Шрифт:
Вернувшись домой, мы рассказали ему, что после лекции нам показали научно-популярный фильм, и это был такой интересный фильм, что мы охотно посмотрели бы его еще раз. Но Никита Мудрейко сказал:
— Ну, ваш фильм не интереснее, чем мой пуп. Вы лучше посмотрите еще раз на мой пуп.

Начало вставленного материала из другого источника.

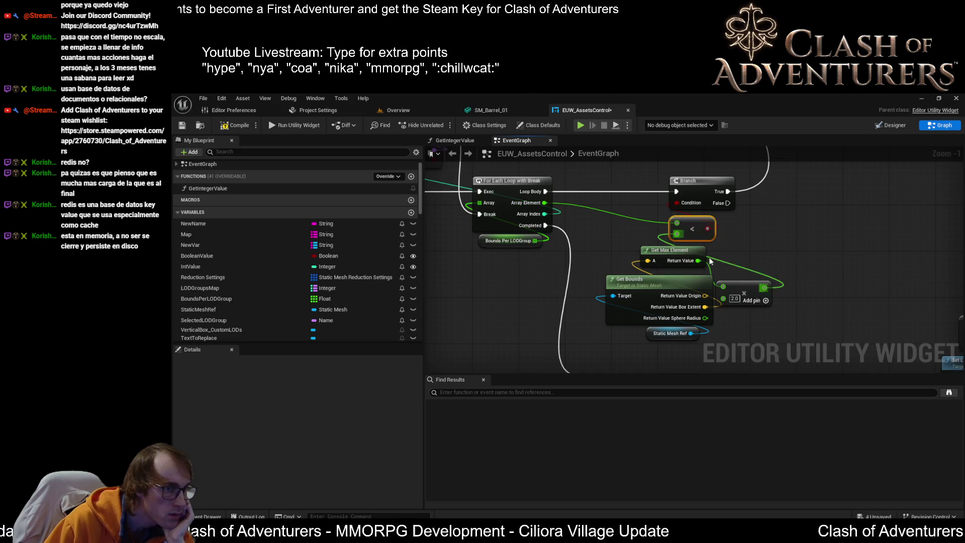
right_click(688, 224)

А на следующее утро, собираясь на работу, мы спросили у него, почему он повязывает свой шарф вокруг живота, а не вокруг шеи, но он опять посмотрел на нас как на сумасшедших и ответил:
— Просто удивительно, как вы сами не понимаете. Вы что, забыли, что у меня есть пуп? Долго ли его простудить?
И так нам надоело слушать про его пуп, что мы сказали:
— Ну что ты всё про пуп да про пуп, как будто только у тебя одного и есть пуп!

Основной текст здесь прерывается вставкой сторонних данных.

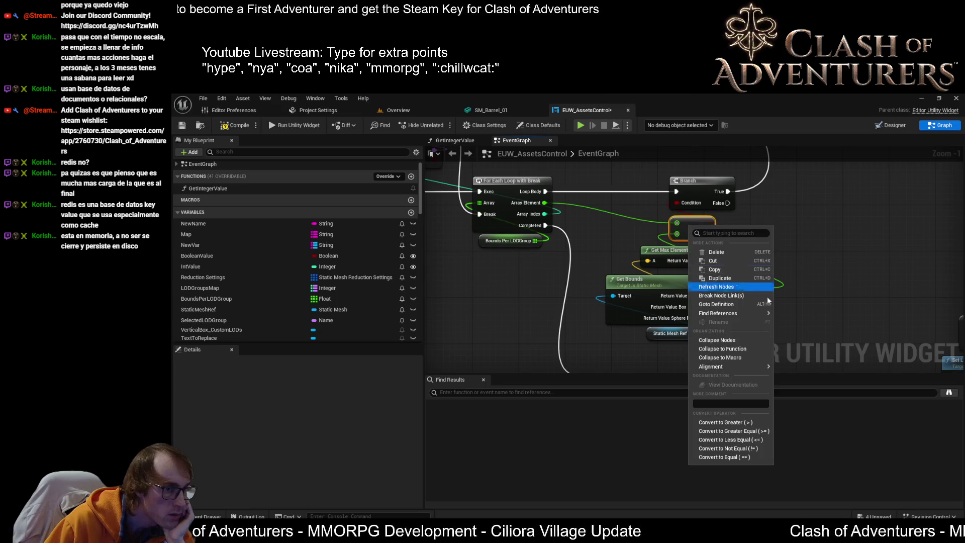
left_click(757, 431)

— Как? — спросил он, смертельно побледнев. — Разве у кого-нибудь еще есть пуп?
И он долго не хотел верить этому, и только вечером, когда мы укладывались спать и, задрав майки, показали, что у каждого из нас есть по такому же пупу, как и у него, он поверил и впал в такое уныние, будто мы отняли у него его собственный пуп.
Андрей Хижина и его горе
Был у меня товарищ Андрей Хижина. Подводный инженер. Он имел квартиру из двух комнат, кухни, ванной и прихожей. В одной комнате жил он сам с Варенькой. В другой — его дядя Кузьма Кузьмич.
Каждое утро Андрей Хижина уезжал к берегу моря, где строился подводный завод. Работы у него было много, а после работы он еще учился, и домой возвращался очень поздно.
Он ехал домой в автобусе, а от автобусной остановки бежал бегом — так не терпелось ему поскорей увидеть свою Вареньку. Он бежал по улице, как спортсмен, — загорелый, белозубый и ловкий, и, врываясь в квартиру как ветер, подхватывал Вареньку на руки.
И он всегда приносил с собой букетик цветов, или кулечек конфет, или какой-нибудь забавный подарок со дна моря.
Варенька была такая маленькая и худенькая, что в трамвае у нее спрашивали:
— Девочка, ты выходишь на этой остановке?
Но она была уже не девочкой. Она тоже работала и училась, и когда приходила домой, то сразу начинали хлопать все двери в квартире, греметь все кастрюльки в кухне, звонил телефон в прихожей, включалось радио в комнате и все предметы вдруг обретали голос и движение.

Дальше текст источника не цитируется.